[Records to use Boundary: Start]

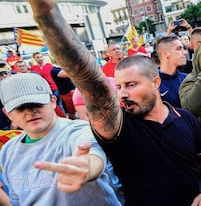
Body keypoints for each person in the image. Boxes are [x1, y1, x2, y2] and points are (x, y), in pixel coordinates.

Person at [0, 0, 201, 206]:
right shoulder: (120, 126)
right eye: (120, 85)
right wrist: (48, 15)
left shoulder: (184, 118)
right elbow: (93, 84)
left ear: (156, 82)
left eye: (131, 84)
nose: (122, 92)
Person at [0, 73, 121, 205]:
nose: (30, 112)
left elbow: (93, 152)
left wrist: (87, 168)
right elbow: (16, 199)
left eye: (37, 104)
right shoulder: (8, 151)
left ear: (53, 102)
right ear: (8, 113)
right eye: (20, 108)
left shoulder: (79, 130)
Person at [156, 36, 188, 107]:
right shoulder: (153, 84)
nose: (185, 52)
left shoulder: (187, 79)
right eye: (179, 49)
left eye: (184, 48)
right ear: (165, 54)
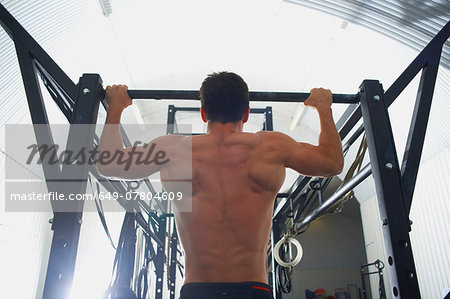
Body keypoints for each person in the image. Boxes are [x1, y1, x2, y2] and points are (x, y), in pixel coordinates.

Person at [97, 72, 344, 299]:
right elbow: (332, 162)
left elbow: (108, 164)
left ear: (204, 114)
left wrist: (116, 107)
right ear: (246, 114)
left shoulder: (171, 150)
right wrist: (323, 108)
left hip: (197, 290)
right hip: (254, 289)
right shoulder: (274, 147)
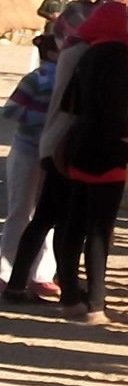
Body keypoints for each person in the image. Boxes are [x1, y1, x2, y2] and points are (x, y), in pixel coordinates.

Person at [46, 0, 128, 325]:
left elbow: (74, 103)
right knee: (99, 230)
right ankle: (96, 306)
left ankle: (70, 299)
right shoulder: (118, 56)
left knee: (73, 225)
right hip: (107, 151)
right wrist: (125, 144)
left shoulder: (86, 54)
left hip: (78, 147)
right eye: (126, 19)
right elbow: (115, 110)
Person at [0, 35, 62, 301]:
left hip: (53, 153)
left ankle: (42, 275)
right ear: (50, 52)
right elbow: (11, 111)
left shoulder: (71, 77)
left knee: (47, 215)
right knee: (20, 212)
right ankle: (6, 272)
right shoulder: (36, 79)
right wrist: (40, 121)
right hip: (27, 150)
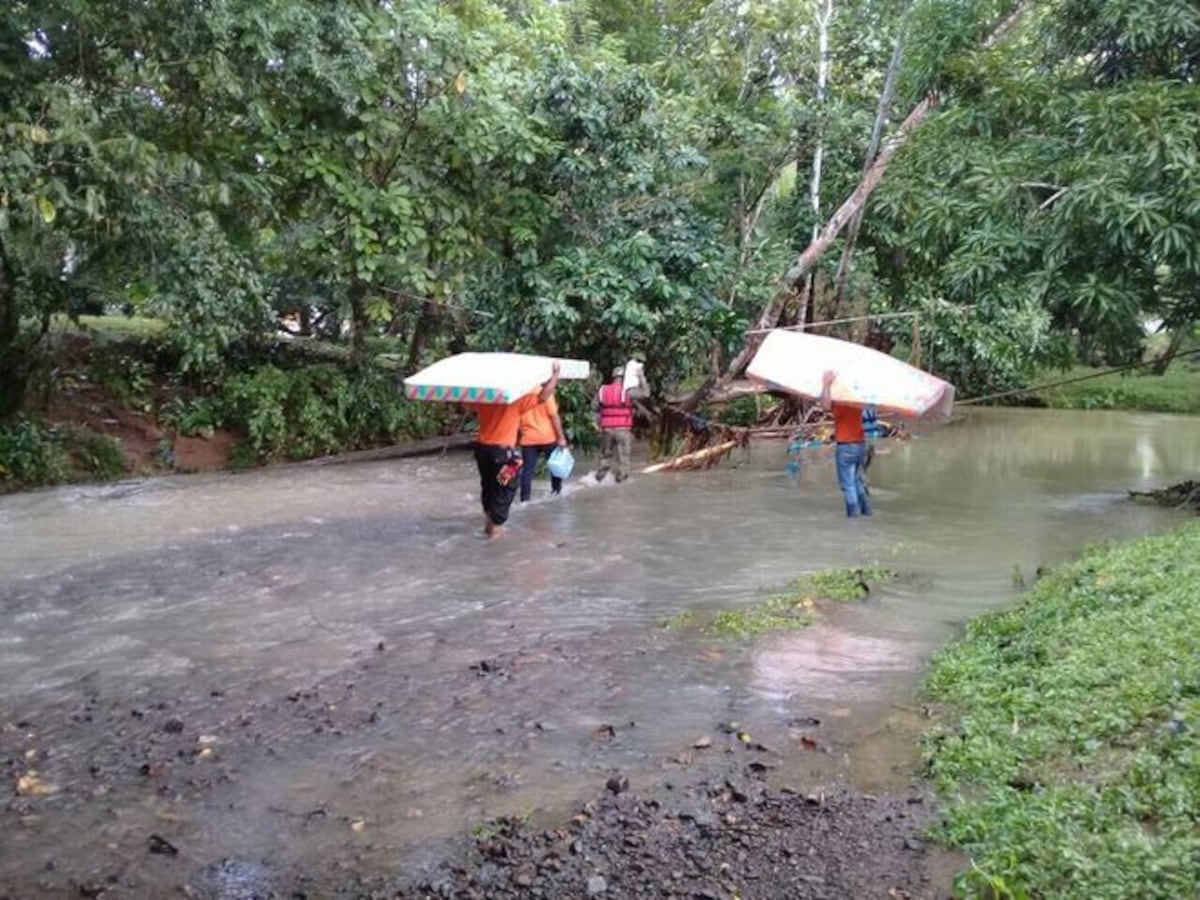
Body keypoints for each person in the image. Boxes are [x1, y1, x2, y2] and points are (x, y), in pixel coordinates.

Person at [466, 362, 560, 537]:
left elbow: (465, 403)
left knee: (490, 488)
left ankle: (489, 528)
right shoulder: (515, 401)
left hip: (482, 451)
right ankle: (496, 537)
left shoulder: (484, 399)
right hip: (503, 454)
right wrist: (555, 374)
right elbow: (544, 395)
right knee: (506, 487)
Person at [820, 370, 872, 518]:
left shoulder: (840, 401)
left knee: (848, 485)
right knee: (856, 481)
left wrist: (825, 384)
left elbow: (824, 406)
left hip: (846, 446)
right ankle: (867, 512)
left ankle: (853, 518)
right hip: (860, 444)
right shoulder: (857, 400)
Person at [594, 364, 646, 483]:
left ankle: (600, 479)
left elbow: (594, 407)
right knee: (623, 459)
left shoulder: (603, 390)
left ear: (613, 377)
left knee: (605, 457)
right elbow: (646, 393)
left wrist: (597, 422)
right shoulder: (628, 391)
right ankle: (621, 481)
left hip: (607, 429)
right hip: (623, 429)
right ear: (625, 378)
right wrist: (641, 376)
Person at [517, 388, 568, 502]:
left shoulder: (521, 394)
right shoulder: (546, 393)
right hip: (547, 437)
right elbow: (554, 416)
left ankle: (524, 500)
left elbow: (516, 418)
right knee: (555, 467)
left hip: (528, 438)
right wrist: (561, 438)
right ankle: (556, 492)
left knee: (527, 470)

[Records to use Boundary: End]
[Records to use Boundary: Start]

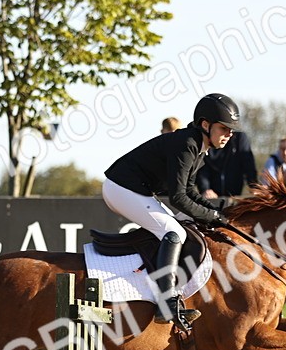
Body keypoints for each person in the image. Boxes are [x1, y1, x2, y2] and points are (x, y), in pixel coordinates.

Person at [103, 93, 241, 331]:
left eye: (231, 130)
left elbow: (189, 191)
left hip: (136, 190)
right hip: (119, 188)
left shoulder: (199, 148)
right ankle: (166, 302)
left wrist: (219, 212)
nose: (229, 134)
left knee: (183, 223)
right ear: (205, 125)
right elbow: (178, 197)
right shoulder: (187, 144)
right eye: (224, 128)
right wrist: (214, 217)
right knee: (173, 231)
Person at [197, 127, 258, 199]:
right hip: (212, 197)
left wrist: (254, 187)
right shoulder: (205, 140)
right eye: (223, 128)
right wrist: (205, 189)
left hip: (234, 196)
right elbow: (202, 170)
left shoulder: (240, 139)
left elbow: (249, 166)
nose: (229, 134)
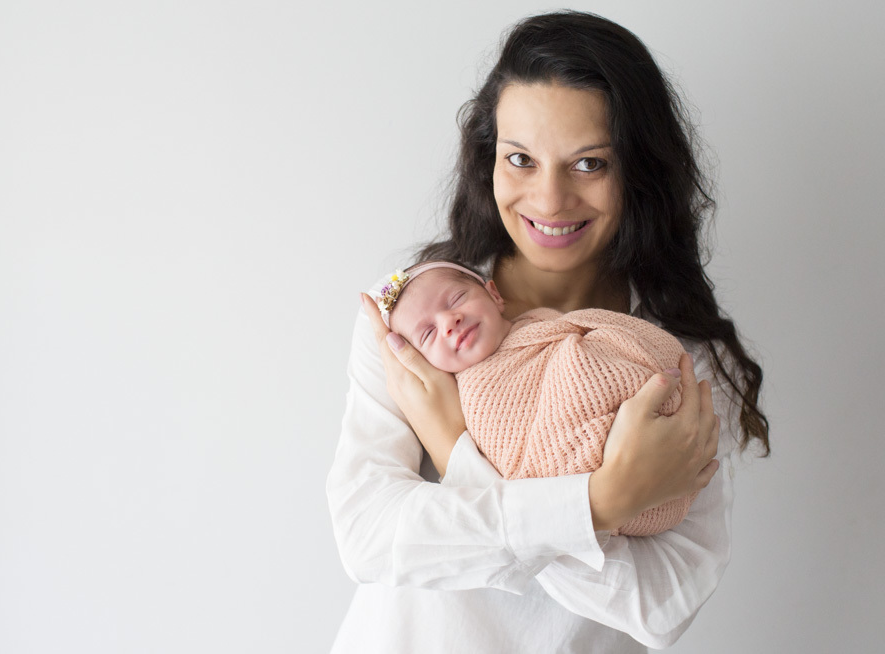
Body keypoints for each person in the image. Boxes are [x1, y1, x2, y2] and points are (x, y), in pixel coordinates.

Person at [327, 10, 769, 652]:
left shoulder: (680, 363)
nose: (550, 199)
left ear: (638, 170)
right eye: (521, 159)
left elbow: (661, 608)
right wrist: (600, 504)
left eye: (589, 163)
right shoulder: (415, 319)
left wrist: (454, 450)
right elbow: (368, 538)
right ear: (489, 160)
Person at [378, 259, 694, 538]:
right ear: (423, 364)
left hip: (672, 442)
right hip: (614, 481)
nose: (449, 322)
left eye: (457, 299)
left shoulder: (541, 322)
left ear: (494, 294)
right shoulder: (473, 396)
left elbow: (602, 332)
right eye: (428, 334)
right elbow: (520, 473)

[Records to use Boundary: End]
[Records to use Boundary: Start]

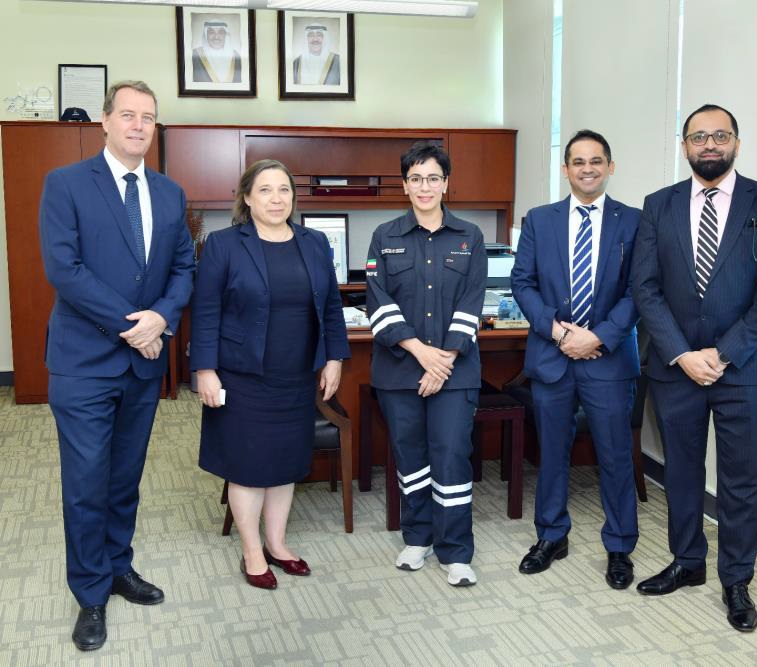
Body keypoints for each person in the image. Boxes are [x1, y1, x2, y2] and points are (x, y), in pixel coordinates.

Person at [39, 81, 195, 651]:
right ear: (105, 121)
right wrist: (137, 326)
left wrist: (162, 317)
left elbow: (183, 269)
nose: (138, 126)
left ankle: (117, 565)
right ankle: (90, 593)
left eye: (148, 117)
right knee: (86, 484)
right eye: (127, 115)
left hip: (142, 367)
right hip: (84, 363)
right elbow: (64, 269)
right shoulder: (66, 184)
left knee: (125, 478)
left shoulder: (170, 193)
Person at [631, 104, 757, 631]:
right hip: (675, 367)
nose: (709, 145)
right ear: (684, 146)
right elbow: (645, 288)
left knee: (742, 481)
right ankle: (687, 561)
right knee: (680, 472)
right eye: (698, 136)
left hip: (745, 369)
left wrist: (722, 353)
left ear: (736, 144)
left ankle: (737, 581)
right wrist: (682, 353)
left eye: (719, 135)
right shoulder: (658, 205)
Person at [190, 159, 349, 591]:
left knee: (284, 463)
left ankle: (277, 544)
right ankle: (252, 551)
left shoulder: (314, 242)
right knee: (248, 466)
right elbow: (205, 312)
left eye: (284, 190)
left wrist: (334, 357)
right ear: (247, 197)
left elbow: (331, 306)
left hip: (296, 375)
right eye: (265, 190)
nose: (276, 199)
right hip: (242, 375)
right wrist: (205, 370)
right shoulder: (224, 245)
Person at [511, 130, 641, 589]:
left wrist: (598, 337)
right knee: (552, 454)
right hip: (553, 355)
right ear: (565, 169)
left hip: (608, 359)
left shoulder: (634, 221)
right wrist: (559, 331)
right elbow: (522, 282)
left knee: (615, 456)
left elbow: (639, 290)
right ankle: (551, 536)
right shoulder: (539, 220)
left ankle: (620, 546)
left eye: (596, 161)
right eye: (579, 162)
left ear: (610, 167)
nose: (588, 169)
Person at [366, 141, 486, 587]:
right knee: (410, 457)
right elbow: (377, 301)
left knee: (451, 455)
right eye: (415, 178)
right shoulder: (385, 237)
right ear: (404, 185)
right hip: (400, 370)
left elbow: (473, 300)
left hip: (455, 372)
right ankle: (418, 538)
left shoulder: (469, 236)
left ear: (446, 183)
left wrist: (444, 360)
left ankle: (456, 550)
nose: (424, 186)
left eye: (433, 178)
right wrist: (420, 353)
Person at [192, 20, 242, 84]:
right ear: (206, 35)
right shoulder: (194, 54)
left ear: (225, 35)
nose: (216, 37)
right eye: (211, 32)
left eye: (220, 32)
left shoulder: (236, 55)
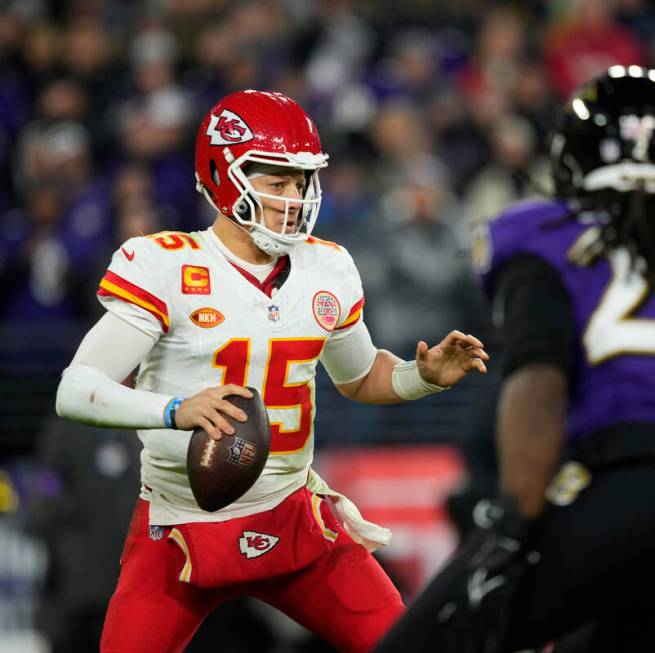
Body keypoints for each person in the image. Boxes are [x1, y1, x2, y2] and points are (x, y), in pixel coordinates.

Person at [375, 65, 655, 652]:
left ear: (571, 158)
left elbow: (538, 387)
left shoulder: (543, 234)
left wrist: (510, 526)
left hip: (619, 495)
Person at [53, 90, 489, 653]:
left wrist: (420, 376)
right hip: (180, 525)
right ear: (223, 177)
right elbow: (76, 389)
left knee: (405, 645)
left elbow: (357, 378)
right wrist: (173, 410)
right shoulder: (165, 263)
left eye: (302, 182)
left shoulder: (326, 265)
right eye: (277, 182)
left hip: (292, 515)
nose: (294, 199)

[Records to use Boundary: End]

Task to carry out> Both the line containing "left elbow: (661, 608)" and the line containing "right elbow: (520, 473)" belong in the answer. Print them and every line above that falls between them exactly, and no others.

Result for this task>
left elbow: (661, 608)
right wrist: (600, 504)
left eye: (589, 163)
right shoulder: (415, 319)
left wrist: (454, 450)
right elbow: (368, 538)
right ear: (489, 160)
Person at [378, 259, 694, 538]:
right ear: (423, 364)
left hip: (672, 442)
right hip: (614, 481)
nose: (449, 322)
left eye: (457, 299)
left shoulder: (541, 322)
left ear: (494, 294)
right shoulder: (473, 396)
left elbow: (602, 332)
right eye: (428, 334)
right elbow: (520, 473)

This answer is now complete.